I am trying to detect a nuclear protein from Sacc. cerevisiae by a
western-blot.
I used a glass-bead + vortex method to disrupt the cells in the
following buffer:
(glass bead disruption buffer)
20 mM Tris-Cl, pH 7.9
10 mM MgCl2
1 mM EDTA
5%(v/v) Glycerol
1 mM DTT
0.3 M ammonium sulfate
no protease inhibitors
After disruption (checked by microscope) I spinned down the debris,
and used the supernatant for SDS-PAGE and blotting.
No signal was recieved from this extraction.
But when i treated the debris from above with urea buffer (8 M urea, 100
mM Na2HPO4, 10 mM Tris-Cl, pH 8), centrifuged, an used this supernatant
for western-blotting i got a weak signal.
Questions:
Why is my target protein not in the first supernatant?

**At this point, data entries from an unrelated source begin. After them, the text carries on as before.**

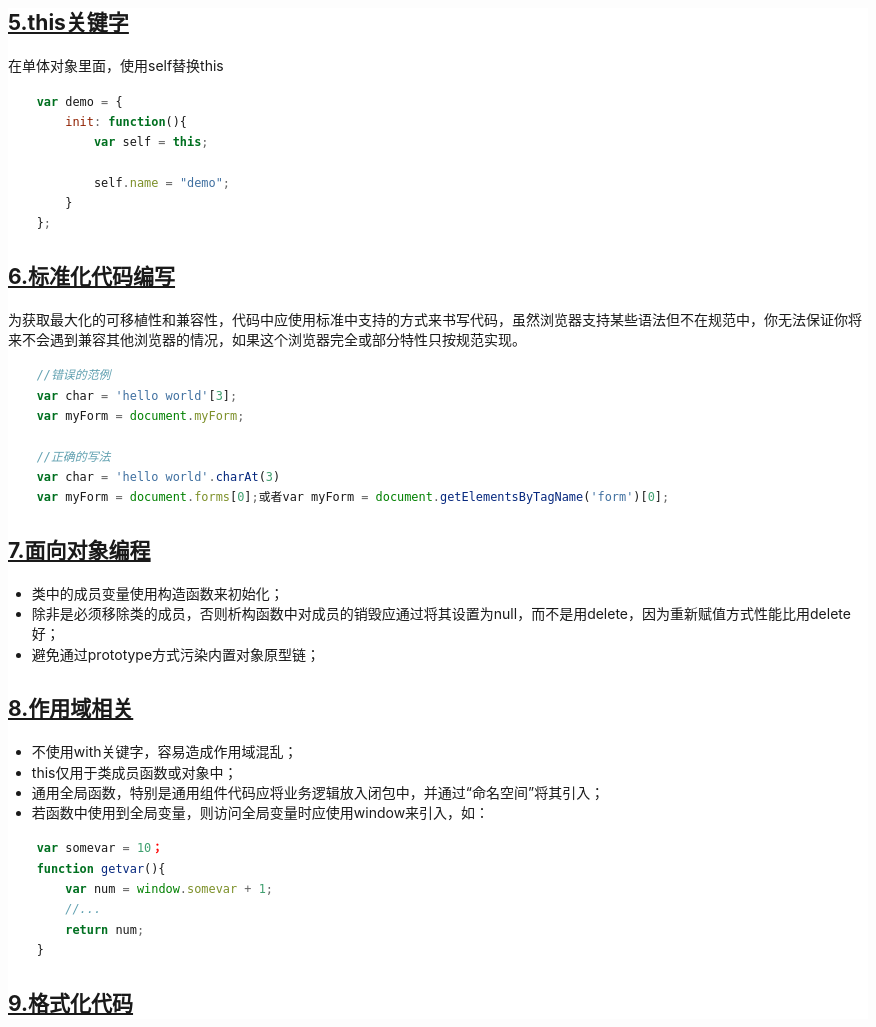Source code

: ## [5.this关键字](#this_key)

在单体对象里面，使用self替换this
```javascript
    var demo = {
        init: function(){
            var self = this;

            self.name = "demo";
        }
    };
```

## [6.标准化代码编写](#model)

为获取最大化的可移植性和兼容性，代码中应使用标准中支持的方式来书写代码，虽然浏览器支持某些语法但不在规范中，你无法保证你将来不会遇到兼容其他浏览器的情况，如果这个浏览器完全或部分特性只按规范实现。

```javascript
    //错误的范例
    var char = 'hello world'[3];
    var myForm = document.myForm;

    //正确的写法
    var char = 'hello world'.charAt(3)
    var myForm = document.forms[0];或者var myForm = document.getElementsByTagName('form')[0];
```


## [7.面向对象编程](#oop)

- 类中的成员变量使用构造函数来初始化；
- 除非是必须移除类的成员，否则析构函数中对成员的销毁应通过将其设置为null，而不是用delete，因为重新赋值方式性能比用delete好；
- 避免通过prototype方式污染内置对象原型链；

## [8.作用域相关](#scope)

- 不使用with关键字，容易造成作用域混乱；
- this仅用于类成员函数或对象中；
- 通用全局函数，特别是通用组件代码应将业务逻辑放入闭包中，并通过“命名空间”将其引入；
- 若函数中使用到全局变量，则访问全局变量时应使用window来引入，如：

```javascript
    var somevar = 10；
    function getvar(){
        var num = window.somevar + 1;
        //...
        return num;
    }
```


## [9.格式化代码](#format)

Is the nucleus from yeast cells destroyed by the glass-bead + vortex
method? (my target protein is in the nucleus)
My target protein is a DNA-binding protein, is it stripped off from DNA
by the glass-bead disruption buffer mentioned above?
If not, what buffer would be suitable?
Do you know a better method for small-scale protein extraction from
yeast (especially for a DNA-binding protein)?